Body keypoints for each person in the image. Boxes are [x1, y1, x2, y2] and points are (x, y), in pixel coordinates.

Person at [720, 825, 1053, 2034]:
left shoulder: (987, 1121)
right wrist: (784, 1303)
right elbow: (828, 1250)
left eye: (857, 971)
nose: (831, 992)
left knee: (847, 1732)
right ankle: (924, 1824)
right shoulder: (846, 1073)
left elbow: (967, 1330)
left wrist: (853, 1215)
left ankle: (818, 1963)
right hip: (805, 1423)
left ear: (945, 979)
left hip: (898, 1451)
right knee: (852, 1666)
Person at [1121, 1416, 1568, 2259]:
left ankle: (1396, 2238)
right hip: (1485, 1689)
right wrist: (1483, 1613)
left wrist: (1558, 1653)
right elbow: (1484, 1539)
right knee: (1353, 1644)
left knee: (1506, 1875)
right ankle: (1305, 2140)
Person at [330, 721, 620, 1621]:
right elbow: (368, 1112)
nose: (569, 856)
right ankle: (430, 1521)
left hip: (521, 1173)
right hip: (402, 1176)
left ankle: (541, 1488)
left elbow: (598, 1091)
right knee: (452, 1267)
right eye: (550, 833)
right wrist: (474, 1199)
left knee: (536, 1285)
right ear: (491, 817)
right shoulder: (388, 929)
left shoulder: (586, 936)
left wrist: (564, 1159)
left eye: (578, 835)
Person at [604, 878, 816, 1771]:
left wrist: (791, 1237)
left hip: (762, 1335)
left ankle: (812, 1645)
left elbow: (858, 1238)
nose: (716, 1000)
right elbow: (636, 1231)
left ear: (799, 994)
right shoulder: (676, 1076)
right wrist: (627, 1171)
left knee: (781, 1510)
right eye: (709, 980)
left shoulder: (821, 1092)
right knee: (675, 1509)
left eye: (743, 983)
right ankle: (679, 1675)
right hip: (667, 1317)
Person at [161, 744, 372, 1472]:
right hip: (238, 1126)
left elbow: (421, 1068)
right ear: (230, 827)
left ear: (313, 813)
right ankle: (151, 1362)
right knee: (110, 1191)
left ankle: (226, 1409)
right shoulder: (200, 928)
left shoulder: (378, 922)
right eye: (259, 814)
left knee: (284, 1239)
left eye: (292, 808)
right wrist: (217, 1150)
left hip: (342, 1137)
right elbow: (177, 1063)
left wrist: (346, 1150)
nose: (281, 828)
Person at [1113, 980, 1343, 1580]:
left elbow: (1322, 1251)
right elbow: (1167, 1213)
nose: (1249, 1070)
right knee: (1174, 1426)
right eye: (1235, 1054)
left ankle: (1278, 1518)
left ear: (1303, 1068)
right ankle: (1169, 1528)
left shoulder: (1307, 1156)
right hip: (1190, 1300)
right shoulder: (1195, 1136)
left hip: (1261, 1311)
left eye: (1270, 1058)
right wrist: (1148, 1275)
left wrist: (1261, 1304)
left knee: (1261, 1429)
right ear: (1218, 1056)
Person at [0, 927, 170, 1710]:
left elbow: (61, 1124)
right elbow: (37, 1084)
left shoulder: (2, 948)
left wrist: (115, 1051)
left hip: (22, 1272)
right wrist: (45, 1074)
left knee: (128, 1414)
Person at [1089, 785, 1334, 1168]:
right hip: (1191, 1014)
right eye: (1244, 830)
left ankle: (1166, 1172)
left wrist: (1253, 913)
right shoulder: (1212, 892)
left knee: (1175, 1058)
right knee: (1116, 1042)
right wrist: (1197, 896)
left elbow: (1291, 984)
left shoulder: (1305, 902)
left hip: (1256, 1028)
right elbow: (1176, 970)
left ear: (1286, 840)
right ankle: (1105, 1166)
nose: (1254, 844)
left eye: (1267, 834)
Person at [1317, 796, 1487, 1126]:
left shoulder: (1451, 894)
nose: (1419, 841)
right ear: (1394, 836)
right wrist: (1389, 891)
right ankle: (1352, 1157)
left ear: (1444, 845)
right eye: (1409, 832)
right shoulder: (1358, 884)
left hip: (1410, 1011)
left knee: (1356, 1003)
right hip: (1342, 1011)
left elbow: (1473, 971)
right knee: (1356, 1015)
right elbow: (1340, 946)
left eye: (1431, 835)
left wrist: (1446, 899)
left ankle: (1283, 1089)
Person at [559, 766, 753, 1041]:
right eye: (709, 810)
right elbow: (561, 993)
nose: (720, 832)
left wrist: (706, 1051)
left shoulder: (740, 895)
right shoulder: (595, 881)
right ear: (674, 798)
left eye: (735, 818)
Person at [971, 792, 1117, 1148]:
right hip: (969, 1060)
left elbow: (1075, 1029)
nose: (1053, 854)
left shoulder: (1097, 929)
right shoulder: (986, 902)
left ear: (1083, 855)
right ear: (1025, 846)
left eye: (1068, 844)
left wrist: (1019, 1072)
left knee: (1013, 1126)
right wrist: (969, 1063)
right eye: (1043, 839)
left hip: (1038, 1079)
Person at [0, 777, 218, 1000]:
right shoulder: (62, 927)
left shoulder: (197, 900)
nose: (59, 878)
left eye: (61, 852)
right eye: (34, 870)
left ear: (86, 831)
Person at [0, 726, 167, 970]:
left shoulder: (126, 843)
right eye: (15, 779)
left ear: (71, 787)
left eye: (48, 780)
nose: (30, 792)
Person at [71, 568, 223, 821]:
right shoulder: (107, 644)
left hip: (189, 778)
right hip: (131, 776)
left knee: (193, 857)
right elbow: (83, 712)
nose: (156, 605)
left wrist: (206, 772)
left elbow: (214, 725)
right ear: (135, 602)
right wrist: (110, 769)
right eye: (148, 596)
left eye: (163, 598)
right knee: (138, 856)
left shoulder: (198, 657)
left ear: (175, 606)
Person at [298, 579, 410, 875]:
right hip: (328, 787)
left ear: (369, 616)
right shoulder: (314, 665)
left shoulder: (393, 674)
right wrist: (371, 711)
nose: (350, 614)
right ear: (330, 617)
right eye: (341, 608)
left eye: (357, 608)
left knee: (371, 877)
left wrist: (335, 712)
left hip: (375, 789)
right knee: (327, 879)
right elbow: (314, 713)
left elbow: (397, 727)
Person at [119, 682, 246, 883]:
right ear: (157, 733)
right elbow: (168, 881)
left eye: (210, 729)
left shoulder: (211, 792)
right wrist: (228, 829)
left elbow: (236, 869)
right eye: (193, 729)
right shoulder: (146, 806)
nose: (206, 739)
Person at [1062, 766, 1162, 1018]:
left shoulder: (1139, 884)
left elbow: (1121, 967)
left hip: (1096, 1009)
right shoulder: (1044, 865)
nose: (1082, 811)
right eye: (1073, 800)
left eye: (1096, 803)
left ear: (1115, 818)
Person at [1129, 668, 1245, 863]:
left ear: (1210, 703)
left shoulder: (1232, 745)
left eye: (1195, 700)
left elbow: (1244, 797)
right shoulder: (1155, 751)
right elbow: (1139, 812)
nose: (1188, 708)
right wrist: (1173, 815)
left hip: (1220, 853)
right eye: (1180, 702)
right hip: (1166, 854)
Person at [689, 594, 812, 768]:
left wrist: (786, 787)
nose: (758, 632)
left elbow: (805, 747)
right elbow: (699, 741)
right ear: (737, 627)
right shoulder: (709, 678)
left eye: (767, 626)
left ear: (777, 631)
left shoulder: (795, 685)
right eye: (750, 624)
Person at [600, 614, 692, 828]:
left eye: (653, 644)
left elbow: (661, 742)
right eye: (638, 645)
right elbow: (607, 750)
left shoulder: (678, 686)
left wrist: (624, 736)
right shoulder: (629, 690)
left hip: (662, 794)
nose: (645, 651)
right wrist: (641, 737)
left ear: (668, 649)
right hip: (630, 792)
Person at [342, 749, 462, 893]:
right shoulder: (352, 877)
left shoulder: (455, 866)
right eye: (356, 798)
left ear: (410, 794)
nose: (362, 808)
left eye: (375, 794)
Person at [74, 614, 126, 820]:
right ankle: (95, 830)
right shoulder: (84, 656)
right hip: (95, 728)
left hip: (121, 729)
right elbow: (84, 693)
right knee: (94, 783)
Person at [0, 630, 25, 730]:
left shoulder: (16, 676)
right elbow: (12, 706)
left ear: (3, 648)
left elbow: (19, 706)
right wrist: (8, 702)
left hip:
□ □ □
# Task to carry out
For this exercise, please output exactly the lines above starting at the line with "right ankle: (1352, 1157)" and ending at the line with "nose: (1053, 854)", ends included.

# Exercise answer
right ankle: (1352, 1157)
left ear: (1444, 845)
right eye: (1409, 832)
right shoulder: (1358, 884)
left hip: (1410, 1011)
left knee: (1356, 1003)
right hip: (1342, 1011)
left elbow: (1473, 971)
right knee: (1356, 1015)
right elbow: (1340, 946)
left eye: (1431, 835)
left wrist: (1446, 899)
left ankle: (1283, 1089)
Person at [559, 766, 753, 1041]:
right eye: (709, 810)
right elbow: (561, 993)
nose: (720, 832)
left wrist: (706, 1051)
left shoulder: (740, 895)
right shoulder: (595, 881)
right ear: (674, 798)
left eye: (735, 818)
Person at [971, 792, 1117, 1148]:
right hip: (969, 1060)
left elbow: (1075, 1029)
nose: (1053, 854)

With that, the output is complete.